# documentai is solved

Even though we live "in the times of AI", quantum computers, driverless cars, and are about to visit the moon again – PDFs, scanned documents, and handwritten forms just refuse to die. They are an amusing relic from the not-so-distant past, a stronghold of the atavism of yesterday. I have re-visited the topic multiple times in my career, starting with Decision Trees, fine-tuning Encoder based models, and training LoRA adapters for LLMs.

Time for an update.

A lot of business-critical information is still locked in these kinds of documents. We have (largely forgotten about) OpenClaw, but we have not opened documents. Over three years ago, I wrote a piece on the same topic called DocumentAI: Challenges and Real World Usage. There, I traced back the approaches used to extract key-value pairs from PDFs: from "traditional" approaches with feature engineering, over to encoder- and encoder + decoder based approaches. The developments in this field are very reminiscent of the general path that Natural Language Processing (NLP) took over the last couple of years.

a very brief history

Historically, extracting data from documents meant most of the time classifying words (or characters or tokens respectively).

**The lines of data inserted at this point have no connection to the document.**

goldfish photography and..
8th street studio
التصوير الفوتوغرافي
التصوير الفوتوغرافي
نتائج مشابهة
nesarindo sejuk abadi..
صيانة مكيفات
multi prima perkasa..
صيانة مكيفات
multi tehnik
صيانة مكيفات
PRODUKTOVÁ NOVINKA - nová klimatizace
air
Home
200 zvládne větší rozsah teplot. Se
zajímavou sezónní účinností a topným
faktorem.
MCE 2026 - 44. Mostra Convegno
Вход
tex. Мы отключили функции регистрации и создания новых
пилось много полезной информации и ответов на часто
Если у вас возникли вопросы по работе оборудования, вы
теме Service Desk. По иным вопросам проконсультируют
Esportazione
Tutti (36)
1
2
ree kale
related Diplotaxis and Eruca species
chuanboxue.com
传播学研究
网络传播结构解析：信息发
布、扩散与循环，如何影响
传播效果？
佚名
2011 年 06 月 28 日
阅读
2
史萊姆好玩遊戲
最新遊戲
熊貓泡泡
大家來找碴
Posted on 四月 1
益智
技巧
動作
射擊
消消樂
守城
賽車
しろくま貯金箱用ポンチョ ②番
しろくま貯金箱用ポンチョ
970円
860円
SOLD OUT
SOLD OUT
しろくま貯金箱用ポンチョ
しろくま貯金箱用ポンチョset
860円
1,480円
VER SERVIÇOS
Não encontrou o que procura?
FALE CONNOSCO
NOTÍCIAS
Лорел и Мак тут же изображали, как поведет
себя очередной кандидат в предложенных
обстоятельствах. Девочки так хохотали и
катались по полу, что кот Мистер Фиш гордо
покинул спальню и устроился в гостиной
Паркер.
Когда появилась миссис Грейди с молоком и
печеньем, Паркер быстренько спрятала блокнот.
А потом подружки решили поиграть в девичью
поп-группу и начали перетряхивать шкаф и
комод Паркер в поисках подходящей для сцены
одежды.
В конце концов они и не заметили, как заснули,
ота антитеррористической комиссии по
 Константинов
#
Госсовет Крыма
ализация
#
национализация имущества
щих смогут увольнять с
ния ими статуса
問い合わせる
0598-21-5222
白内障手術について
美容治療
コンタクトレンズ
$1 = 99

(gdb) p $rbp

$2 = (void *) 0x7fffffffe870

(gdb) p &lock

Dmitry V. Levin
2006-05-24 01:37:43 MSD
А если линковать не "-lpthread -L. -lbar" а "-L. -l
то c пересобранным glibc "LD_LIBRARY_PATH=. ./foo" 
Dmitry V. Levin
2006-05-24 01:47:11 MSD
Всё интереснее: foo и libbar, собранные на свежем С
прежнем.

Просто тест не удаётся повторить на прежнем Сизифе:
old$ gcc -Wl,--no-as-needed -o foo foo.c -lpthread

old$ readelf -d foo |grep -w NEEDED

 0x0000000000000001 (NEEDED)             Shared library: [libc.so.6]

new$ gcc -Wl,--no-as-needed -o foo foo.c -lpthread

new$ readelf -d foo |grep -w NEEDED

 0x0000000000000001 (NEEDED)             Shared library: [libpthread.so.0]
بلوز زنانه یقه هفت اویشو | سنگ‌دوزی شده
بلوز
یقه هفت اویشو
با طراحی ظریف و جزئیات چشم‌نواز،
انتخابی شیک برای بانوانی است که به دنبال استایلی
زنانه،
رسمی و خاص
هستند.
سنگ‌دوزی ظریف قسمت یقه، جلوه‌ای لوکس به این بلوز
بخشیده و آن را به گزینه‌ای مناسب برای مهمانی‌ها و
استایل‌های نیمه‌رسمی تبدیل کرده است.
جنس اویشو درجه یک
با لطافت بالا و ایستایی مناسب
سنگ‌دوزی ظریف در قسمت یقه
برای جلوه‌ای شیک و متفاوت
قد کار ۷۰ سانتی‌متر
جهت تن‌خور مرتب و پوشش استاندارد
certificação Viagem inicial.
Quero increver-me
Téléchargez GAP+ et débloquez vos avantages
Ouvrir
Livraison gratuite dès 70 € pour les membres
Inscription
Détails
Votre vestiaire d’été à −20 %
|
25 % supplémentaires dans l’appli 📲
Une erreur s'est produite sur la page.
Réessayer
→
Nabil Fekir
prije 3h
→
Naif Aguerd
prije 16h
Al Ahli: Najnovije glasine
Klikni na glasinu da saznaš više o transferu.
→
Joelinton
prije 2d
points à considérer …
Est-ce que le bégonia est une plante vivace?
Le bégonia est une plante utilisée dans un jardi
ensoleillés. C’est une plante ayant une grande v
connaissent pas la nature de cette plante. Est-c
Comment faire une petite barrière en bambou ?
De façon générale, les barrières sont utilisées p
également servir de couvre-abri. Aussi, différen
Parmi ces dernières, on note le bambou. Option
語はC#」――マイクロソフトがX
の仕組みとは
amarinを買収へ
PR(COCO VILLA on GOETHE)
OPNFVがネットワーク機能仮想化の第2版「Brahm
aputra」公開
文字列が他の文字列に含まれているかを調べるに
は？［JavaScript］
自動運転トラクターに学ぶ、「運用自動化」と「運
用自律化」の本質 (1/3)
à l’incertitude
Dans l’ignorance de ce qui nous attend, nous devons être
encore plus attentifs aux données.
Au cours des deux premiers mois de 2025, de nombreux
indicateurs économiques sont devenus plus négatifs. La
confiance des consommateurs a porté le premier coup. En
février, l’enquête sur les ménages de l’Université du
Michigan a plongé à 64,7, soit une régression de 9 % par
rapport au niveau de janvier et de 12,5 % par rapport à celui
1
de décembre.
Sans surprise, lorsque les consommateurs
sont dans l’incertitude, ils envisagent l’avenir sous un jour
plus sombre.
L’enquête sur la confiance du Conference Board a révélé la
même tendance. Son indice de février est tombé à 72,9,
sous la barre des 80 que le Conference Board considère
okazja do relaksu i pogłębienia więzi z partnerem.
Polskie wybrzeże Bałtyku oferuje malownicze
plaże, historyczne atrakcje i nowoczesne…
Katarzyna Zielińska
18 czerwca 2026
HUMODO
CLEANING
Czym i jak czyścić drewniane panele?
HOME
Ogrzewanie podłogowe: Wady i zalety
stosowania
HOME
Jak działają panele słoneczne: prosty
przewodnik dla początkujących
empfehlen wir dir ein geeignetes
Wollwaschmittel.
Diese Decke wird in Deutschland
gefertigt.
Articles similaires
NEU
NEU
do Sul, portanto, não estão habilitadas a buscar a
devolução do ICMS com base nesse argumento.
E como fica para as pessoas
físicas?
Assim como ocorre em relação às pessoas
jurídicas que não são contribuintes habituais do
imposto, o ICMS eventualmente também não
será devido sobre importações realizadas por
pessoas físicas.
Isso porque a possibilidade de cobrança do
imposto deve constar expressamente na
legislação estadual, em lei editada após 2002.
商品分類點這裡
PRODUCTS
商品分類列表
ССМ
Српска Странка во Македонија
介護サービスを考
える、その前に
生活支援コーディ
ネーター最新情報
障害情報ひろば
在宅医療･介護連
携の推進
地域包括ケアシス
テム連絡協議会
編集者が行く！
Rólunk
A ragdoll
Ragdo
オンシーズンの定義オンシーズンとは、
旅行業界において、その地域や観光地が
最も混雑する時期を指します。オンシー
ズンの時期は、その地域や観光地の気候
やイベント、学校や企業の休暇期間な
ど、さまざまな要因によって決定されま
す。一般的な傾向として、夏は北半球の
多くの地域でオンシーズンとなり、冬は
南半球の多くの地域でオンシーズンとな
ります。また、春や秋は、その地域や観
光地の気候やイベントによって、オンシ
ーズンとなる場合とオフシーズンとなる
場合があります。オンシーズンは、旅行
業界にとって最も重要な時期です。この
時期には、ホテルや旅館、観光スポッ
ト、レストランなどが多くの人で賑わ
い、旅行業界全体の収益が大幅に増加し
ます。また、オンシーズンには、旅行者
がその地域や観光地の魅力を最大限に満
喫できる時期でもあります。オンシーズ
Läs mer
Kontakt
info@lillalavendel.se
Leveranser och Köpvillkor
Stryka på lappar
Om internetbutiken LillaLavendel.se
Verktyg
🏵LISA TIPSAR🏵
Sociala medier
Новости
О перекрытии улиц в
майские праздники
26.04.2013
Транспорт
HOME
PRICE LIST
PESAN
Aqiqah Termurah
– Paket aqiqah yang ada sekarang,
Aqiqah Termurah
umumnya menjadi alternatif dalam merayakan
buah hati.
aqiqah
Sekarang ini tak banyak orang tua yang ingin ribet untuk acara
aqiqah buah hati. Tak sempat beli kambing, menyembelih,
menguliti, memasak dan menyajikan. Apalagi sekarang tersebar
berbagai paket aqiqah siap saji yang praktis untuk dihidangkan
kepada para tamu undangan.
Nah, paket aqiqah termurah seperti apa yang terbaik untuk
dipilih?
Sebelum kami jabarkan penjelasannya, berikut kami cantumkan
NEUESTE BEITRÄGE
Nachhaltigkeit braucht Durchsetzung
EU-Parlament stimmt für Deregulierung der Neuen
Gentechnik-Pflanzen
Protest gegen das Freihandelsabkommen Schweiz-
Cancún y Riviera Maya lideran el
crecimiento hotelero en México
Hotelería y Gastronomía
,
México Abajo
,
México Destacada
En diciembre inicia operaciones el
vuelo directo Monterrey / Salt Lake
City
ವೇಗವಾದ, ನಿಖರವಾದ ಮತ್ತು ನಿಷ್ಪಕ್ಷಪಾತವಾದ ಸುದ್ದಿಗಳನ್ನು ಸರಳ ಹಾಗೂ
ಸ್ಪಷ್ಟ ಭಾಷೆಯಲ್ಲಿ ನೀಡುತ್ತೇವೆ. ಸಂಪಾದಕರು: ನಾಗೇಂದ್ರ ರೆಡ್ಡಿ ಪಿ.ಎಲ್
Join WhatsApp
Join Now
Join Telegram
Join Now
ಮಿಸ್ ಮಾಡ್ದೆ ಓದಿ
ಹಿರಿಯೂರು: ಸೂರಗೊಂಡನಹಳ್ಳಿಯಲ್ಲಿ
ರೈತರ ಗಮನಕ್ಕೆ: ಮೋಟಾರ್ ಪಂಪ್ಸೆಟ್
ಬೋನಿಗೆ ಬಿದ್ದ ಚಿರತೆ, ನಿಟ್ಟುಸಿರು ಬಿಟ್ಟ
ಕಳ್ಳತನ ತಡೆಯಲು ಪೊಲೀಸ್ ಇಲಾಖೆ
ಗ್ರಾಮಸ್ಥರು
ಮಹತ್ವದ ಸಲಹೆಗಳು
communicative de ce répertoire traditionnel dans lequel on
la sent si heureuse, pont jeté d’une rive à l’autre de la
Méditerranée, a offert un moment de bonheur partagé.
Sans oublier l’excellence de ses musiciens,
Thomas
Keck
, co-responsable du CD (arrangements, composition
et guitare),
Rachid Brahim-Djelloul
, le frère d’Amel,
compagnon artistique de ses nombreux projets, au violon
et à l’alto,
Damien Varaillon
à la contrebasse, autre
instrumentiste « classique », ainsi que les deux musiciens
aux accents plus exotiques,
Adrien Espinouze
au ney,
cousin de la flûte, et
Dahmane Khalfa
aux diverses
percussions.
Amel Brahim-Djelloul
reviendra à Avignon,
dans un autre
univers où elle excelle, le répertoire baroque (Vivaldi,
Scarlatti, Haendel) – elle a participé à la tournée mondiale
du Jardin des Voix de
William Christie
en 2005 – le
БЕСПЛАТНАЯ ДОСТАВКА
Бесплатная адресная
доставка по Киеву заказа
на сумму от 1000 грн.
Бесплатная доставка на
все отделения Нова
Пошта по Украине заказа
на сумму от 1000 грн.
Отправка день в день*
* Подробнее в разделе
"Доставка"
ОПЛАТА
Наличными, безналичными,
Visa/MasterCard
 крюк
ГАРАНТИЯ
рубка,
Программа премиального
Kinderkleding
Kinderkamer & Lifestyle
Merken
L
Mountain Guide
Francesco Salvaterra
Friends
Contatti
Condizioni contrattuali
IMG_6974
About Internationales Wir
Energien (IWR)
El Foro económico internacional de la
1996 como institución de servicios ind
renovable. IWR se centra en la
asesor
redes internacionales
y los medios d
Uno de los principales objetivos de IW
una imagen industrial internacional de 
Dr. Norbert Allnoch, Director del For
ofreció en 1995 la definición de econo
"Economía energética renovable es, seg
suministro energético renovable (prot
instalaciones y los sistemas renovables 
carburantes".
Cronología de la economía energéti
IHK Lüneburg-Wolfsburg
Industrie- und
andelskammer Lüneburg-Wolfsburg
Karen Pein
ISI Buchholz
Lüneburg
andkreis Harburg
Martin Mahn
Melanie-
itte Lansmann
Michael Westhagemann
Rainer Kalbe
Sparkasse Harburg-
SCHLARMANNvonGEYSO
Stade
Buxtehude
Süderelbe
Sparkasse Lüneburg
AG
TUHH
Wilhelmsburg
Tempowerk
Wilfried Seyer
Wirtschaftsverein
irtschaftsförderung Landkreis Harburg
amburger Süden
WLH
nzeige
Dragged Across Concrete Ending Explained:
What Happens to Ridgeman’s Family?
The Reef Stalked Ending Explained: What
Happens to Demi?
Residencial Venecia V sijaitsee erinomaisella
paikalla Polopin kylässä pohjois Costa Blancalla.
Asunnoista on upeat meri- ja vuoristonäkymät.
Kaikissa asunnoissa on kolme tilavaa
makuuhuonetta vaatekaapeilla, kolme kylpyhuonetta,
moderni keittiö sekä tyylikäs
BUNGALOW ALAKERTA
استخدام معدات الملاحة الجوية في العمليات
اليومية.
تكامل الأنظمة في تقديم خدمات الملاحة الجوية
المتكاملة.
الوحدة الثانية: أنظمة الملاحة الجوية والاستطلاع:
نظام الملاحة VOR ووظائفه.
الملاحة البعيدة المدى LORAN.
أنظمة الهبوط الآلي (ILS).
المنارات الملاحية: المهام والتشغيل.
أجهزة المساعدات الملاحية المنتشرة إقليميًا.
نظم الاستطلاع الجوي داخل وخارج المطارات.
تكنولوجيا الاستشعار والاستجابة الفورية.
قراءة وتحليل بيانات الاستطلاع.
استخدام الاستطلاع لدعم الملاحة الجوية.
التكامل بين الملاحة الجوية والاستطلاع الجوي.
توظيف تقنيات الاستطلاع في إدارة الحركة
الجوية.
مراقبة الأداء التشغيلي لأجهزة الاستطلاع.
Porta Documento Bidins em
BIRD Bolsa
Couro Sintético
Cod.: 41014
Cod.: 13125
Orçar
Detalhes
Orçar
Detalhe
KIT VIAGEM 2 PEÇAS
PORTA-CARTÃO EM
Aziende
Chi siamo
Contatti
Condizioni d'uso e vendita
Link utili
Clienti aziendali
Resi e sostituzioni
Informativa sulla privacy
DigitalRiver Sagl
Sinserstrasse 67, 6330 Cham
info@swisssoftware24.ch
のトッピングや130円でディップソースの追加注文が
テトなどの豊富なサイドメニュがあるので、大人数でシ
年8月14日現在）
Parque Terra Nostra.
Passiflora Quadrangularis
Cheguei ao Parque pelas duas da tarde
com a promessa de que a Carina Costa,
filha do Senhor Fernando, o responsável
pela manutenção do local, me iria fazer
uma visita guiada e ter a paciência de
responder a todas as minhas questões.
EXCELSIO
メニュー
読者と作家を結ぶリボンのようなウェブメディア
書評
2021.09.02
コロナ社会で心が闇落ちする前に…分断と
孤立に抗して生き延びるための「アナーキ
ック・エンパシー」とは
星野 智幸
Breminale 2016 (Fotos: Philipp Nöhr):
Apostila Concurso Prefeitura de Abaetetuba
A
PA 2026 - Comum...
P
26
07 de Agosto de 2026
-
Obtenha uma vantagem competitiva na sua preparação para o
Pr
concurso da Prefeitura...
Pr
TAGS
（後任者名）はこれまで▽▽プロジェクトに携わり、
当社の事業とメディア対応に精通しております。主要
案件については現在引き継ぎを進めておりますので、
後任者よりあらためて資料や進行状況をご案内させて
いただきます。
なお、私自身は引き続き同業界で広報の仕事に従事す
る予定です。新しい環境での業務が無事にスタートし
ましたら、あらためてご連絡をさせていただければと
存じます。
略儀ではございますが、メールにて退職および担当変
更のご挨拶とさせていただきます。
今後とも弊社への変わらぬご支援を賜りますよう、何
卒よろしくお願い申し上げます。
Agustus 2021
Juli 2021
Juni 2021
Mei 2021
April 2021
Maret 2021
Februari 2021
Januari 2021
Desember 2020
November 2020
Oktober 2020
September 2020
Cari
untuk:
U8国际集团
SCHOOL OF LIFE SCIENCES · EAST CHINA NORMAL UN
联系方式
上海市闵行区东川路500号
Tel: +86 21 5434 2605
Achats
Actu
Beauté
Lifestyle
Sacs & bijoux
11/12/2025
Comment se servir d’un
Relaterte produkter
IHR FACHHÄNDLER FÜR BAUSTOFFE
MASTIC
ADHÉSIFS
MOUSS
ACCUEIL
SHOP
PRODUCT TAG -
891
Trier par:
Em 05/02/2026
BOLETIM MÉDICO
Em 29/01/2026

But because most of the models were able to process positional information, they were also able to return from where in the document they got the value.

Traditional ML + feature engineering -> Encoder-only classifier (text, 2d position information, visual information) -> Encoder-Decoder -> Decoder-only LLMs -> Decoder-only (multi-modal) -> ?

To me, the most notable milestones are:

LayoutLM v1 in 2019 by Microsoft Research with their combination of BERT, Faster R-CNN, and positional embeddings (2D coordinates)
LayoutLM v2 a year later, which added cross-modality interaction during training
LAMBERT, ApplicaAI (now part of Snowflake) from 2021, which achieved nearly the same performance as LayoutLM v2 with a much simpler approach (only using positional embeddings on top of BERT)
LayoutLM v3 from 2021, swapping the Faster R-CNN with an Image Transformer
TILT, also from ApplicaAI from 2021 that supported position-image-text modalities – but now with an Encoder-Decoder approach based on the T5 model

And then?

recent developments

The decoder took over the world. All these specialised, carefully crafted niche-models are now basically extinct (except Microsoft's Azure Document Intelligence, which may still be powered by a fine-tuned LayoutLM v3). As in most areas nowadays, LLMs dominate everything. While you very recently needed to OCR a document before sending it to your (text-only) LLM, Gemini 2.0 in early 2025 could handle image input very reliably. Even supporting not very well-known things like 3D bounding box estimations (which really blew me away!).

3D bounding box example

Okay nice. But how does this help us with documents?

It returns the value location for the extraction. How? You just ask it (taken from the Google cookbook referenced above).

prompt = """
Point to the blue brush and a list of points covering the region of particles with no more than 10 items.
The answer should follow the JSON format: [{"point": , "label": }, ...].
The points are in [y, x] format normalized to 0-1000.
"""

For documents, this then looks something like this (generated with Gemini 3.1 Pro):

Gemini 3.1 Pro document bounding boxes

This may not look like much. But models like Gemini now allow us not only to classify words, but also to express document content in JSON, while also doing interpretation, translation, normalising, and much more. No OCR is needed, the model can do everything in a single step. Even if the input is only an image. Even with drawings, handwritten text, plots... And even OCR models are nowadays LLMs.

so documentai is solved?

Currently, the Gemini model family provides the best all-around performance for these kinds of use cases. Bounding boxes generated by it are nearly perfect. They also do very well at extracting text. Recently (beginning of 2026), an interesting benchmark and accompanying paper ExtractBench was released. The authors compared several state-of-the-art models on PDF-to-JSON extraction. Interestingly, even the large models like Opus 4.5 struggled with longer extractions.

verdict

Is DocumentAI solved? I would say mostly yes. Longer and more complex schemas remain a challenge. But with the new multi-modal LLMs, most of what is needed simply works. It is fascinating how LLMs have conquered all the niches that were previously held by specialized models. And I think most people don't realize how far we have gotten.